You mention that COG memory is full. Is there space in LUT memory to place routines?
Eric
Thanks for the reply. The cases really are independent with all permutations bar one possible, so the code snippet would handle 63 bytecodes (or 90+ instructions with variants) if it could work.
Cog RAM is really tight, I need all of the LUT as LUT and I'm using both C and Z as special-purpose flags. I might be able to jump to xyz, though, which would avoid that call.
Getting to abc is easy, it's how to choose one of 10-17 afterwards. I wouldn't have made my suggestion if I could come up with some other way. Skipping as-is will do the Spin2 interpreter but I'm sure other P2 users would want to do the same thing as me.
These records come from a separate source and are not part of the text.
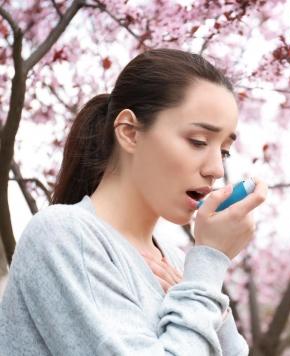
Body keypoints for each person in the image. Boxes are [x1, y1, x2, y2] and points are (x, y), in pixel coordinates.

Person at [0, 48, 267, 355]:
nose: (216, 170)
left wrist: (203, 282)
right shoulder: (62, 234)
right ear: (129, 132)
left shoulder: (179, 264)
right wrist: (208, 266)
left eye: (223, 151)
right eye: (198, 142)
You could always do something like: All the branches (except possibly for the call to abc) can be done unconditionally, so the SKIPF pattern will hold all 0's after the 1-8 choice and won't cause any problems for the abc subroutine, nor for the xyz subroutine. I've used XBYTE to construct a ZPU interpreter with skipping as-is, so it's certainly usable for more than Spin2. It would be nice if a call could be treated as a single instruction for skip purposes, but that sounds complicated and I *really* don't think we want to delay the P2 any more than it already has been!
Eric
Eric, thanks for the workaround, in the absence of proper skip call handling. I'm not sure how many extra clock cycles a return adds when it's a prefix - is it 2 or 4? Instructions 10-16 would take 10 or 12 cycles altogether compared to only 2 in my code, a big difference.
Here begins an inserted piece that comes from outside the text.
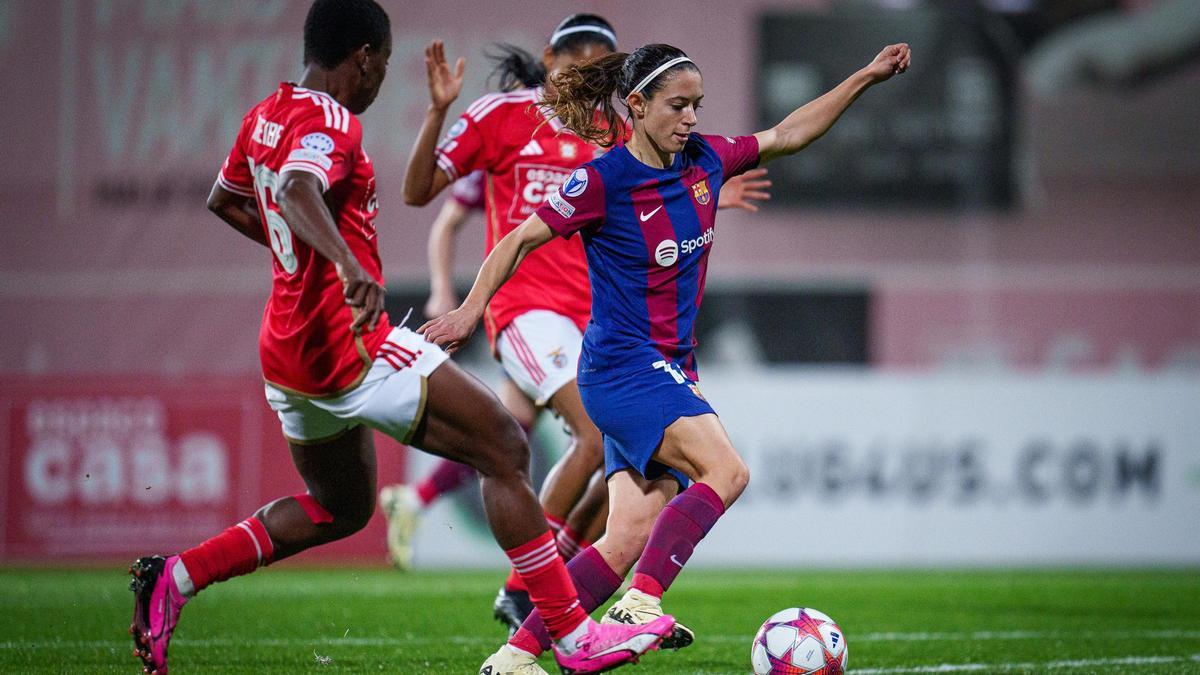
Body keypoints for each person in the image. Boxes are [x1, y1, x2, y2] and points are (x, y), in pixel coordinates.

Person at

The other issue is that instructions which should really be at the end have to be moved to be the beginning. Creating skip patterns is enough work without having to jump through more mental hoops. The P2 should be as easy to program as possible.
* * * * * * * * * *
What I suggested before was too complicated. Pushing or popping is not necessary and here is a much simpler alternative:
If SKIP/SKIPF/EXECF could treat a subroutine as a single instruction, by suspending or "freezing" the skipping within the subroutine itself, it would make this excellent new mechanism even better and more powerful.
A new 1-bit Skip_Freeze flag would be needed, set by a CALL and reset by a RET or SKIP or SKIPF or EXECF. The skip bit pattern shifter would be disabled when Skip_Freeze = 1. Apart from possible pipelining to keep things in sync, logically that's it.
Chip,
While you're sorting out the smart pins, could you also please consider adding "easy calls" to skipping as described? It would be ace and I've done most of the hard work already - the thinking!
I agree that skipping would be better if it was suspended within CALL'd code. I'll see about making it work that way.
I guess that becomes a 'rule' - what happens if someone accidentally breaks that rule ?
What happens to Skip structures, should an interrupt occurs in the middle of a skip action ? (effectively that is a call?)
Please be *extremely* conservative about this... while I agree that suspending SKIP over call would be handy sometimes, I don't think it's worth delaying the hardware over.
Eric
That won't work if there are nested subroutines . It would have to be a counter, which means even more logic.
In an ideal world I agree that skip would treat the whole call+subroutine as one instruction. On the other hand in an ideal world the P2 would have shipped already. It's a tricky balancing act . My feeling is this feature should be added only if it's trivial. We really really need to have a real freeze!
Eric
In this test I fire off a interrupt in the middle of a SKIP action.
The main loop functions as expected with the ISR unaffected by the SKIP.
It would seem that the SKIP action is "frozen" during interrupts.
On the other, there are a lot of COGS.
And they would be allowed in PASM blocks.
In return for that, we avoid a lot of complex interrupt state management. IMHO, this is a big win, given we have a lot of interrupt event triggers spread out over all the COGS.